Brighter isn't always better. A flashlight that's too bright can wake your sleeping partner, create so much glare that a page is hard to read or make it hard to adjust your vision back to the dark. The most flexible (and expensive) flashlights let you select from among several levels of light. Lower light levels (7 to 9 lumens) are better for closeup tasks and night walks, while higher levels let you see much further. Intermediate levels (about 45 lumens) are good for changing a tire or cooking a meal. As a rough comparison, the familiar MagLite 2D flashlight (*Est. $20) averages 36 lumens -- with a Xenon bulb that's brighter than a cheaper 2D flashlight. A flashlight that provides 80 lumens, comparable to a MagLite 3D (*Est. $22), is bright enough to temporarily blind someone close to you, and some flashlights provide even brighter strobe lights to summon rescuers.

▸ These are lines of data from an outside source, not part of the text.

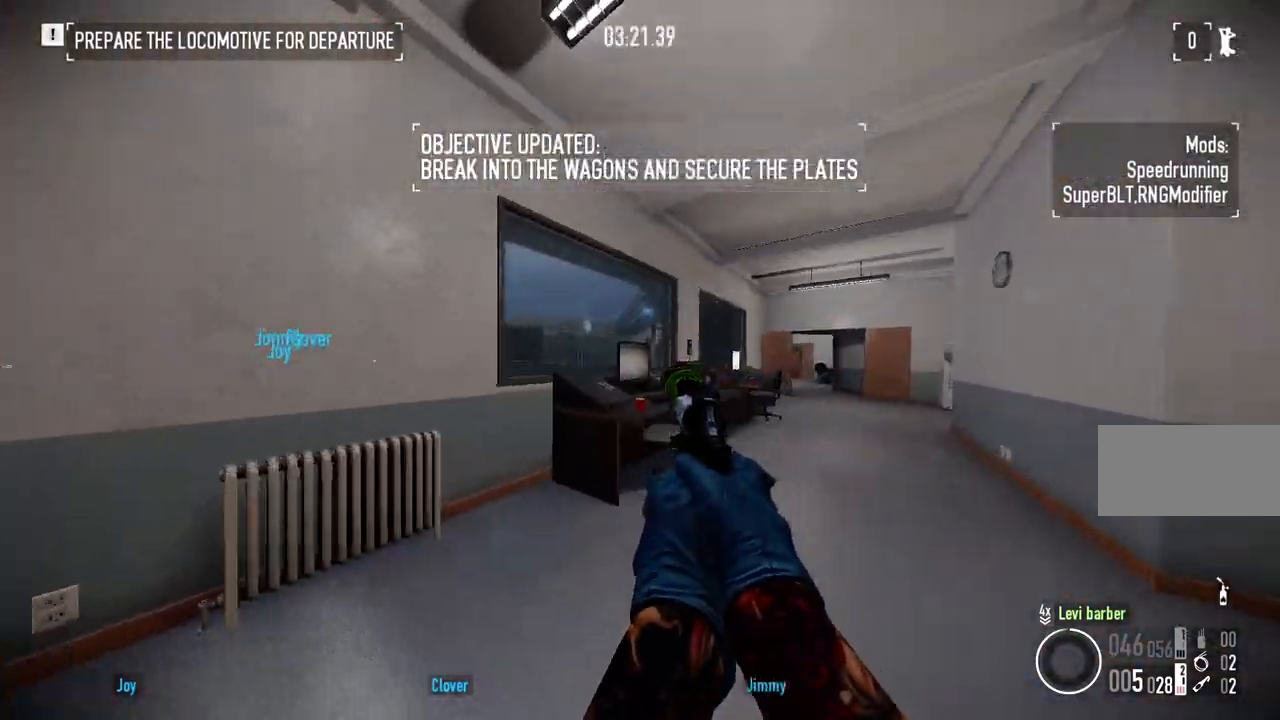
{"keys": ["d", "w"], "mouse": ["left"], "events": [[133, "mouse_left", "down"], [233, "mouse_left", "up"], [483, "mouse_left", "down"]]}
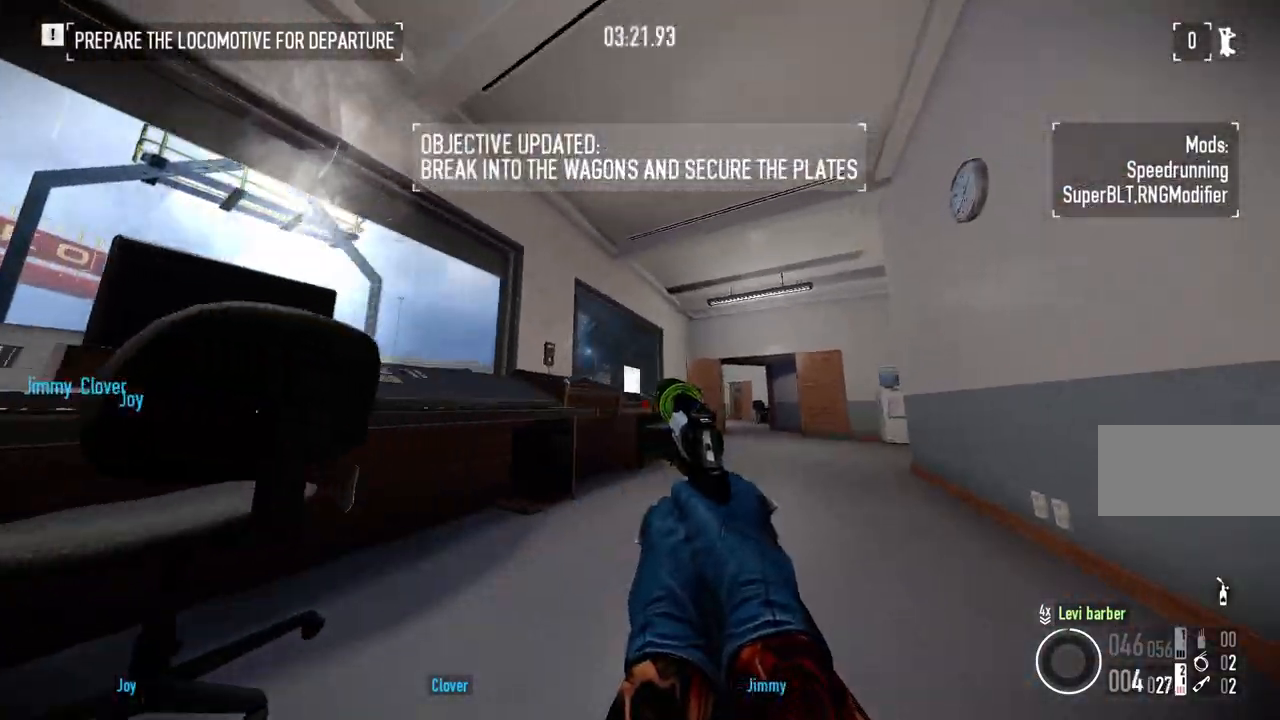
{"keys": ["d", "shift", "w"], "mouse": [], "events": [[117, "shift", "down"], [133, "d", "up"], [133, "mouse_left", "up"], [233, "r", "down"], [333, "r", "up"], [500, "d", "down"]]}
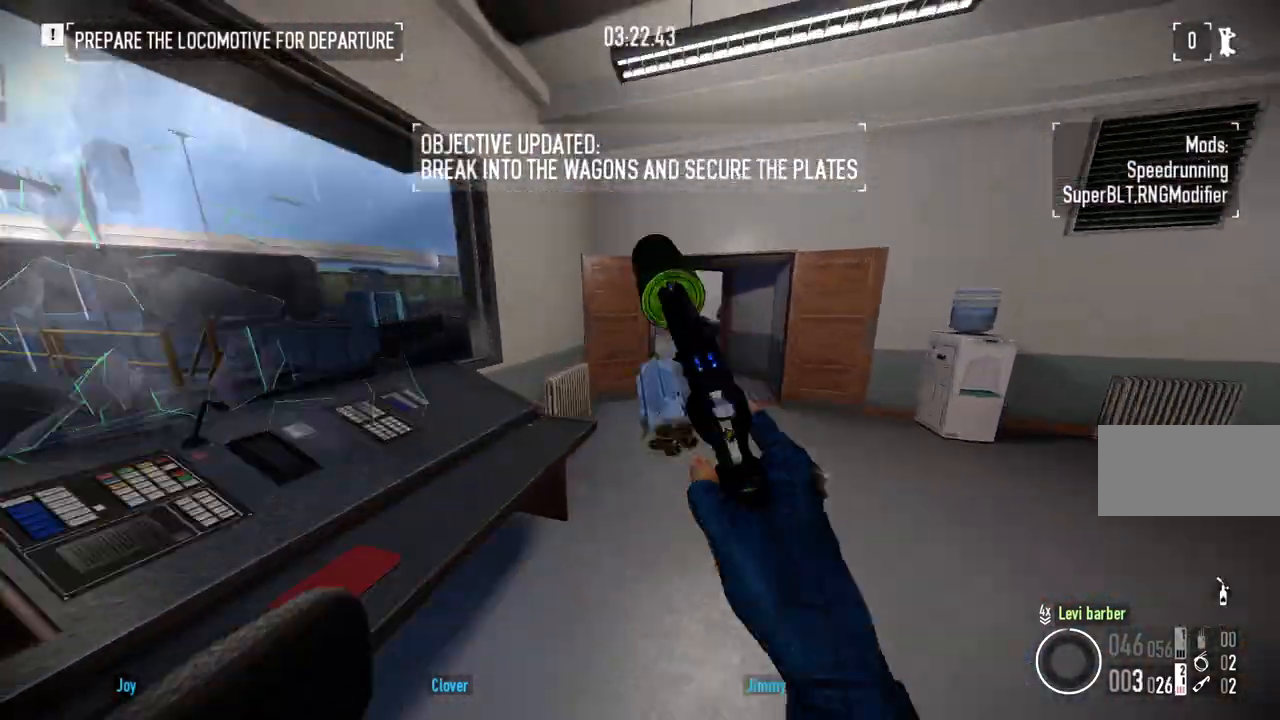
{"keys": ["shift", "w"], "mouse": [], "events": [[150, "d", "up"]]}
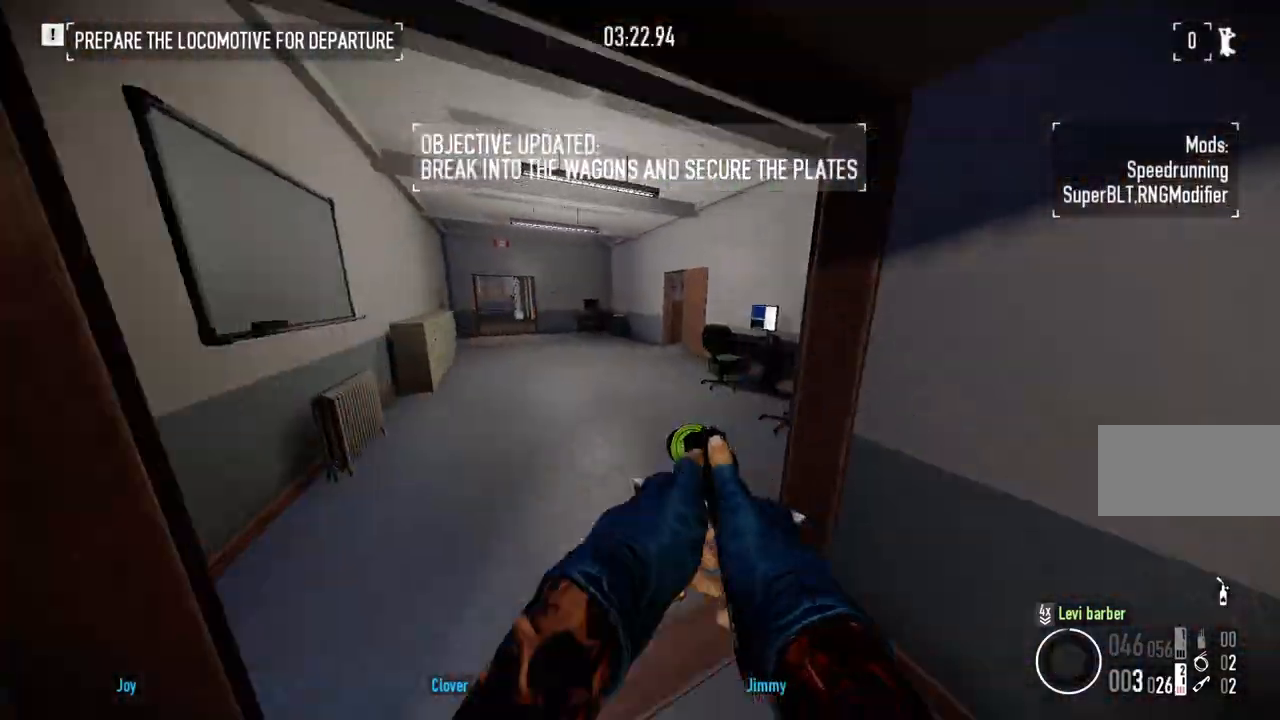
{"keys": ["a", "shift", "w"], "mouse": [], "events": [[183, "a", "down"]]}
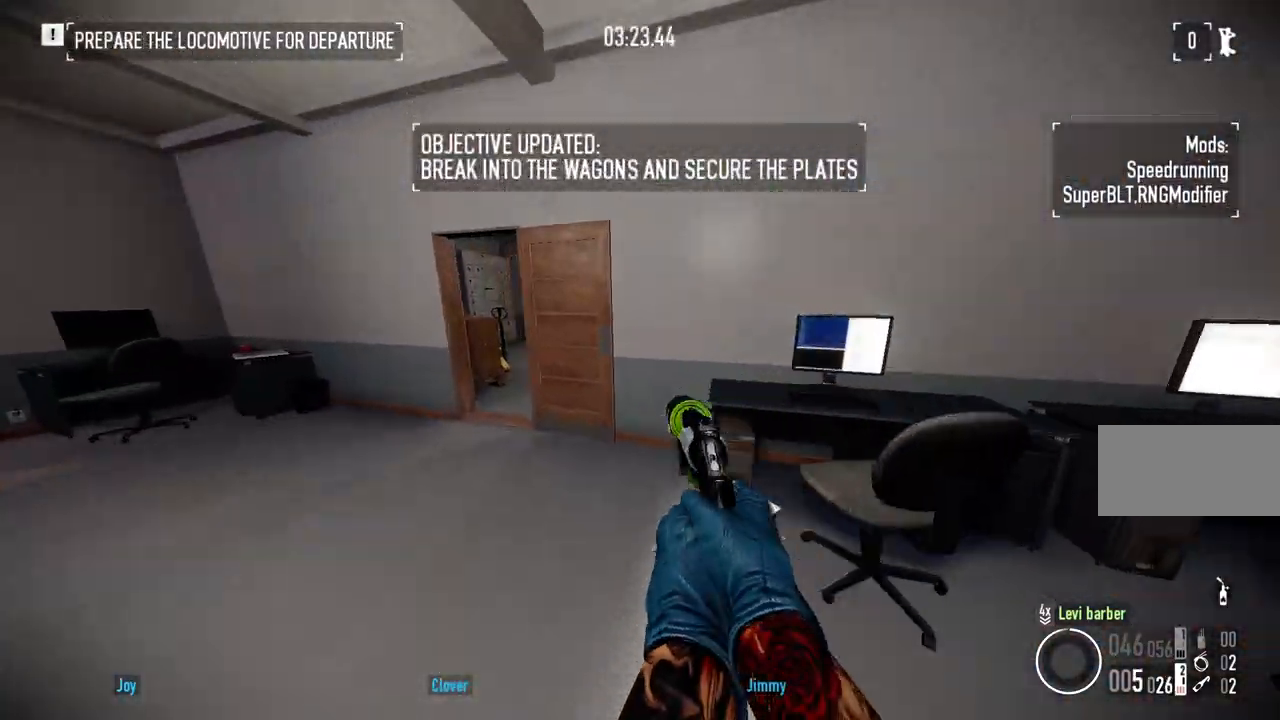
{"keys": ["a", "shift", "w"], "mouse": [], "events": []}
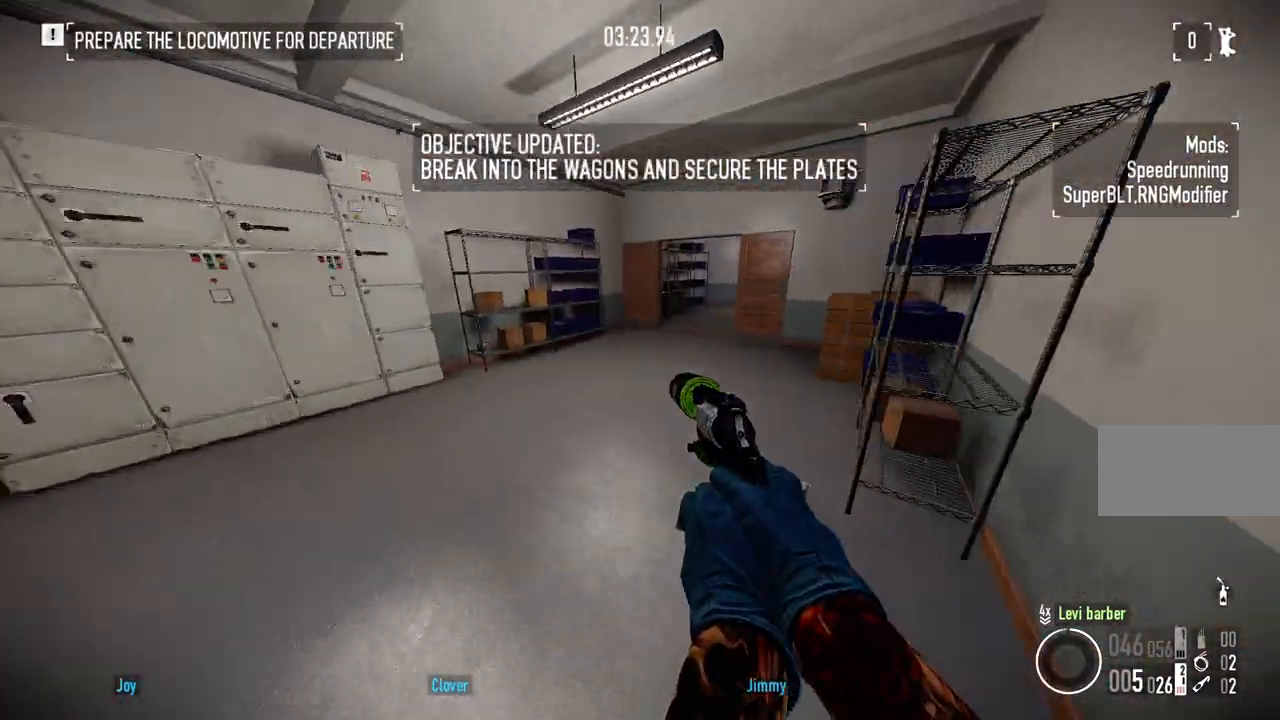
{"keys": ["a", "shift", "w"], "mouse": [], "events": [[233, "a", "up"], [450, "a", "down"]]}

Not all flashlight manufacturers specify the lumens, and measurement methods vary even among those that do. Furthermore, two flashlights that put out the same light in lumens may concentrate that light in totally different ways -- with one throwing a small spotlight beam a long distance and another spreading the light more for closeup or intermediate tasks. Also, the quality of the circle of light varies -- smoothly graduated or with dim spots, rings or other unevenness.
As if this weren't complicated enough, brightness varies over time -- not only gradually as batteries fade, but also within a few seconds of turning some flashlights on. Minimizing this dimming is one major reason some flashlights cost much more than others. It requires more than a top-quality LED -- it also needs digital technology, which adds to the price.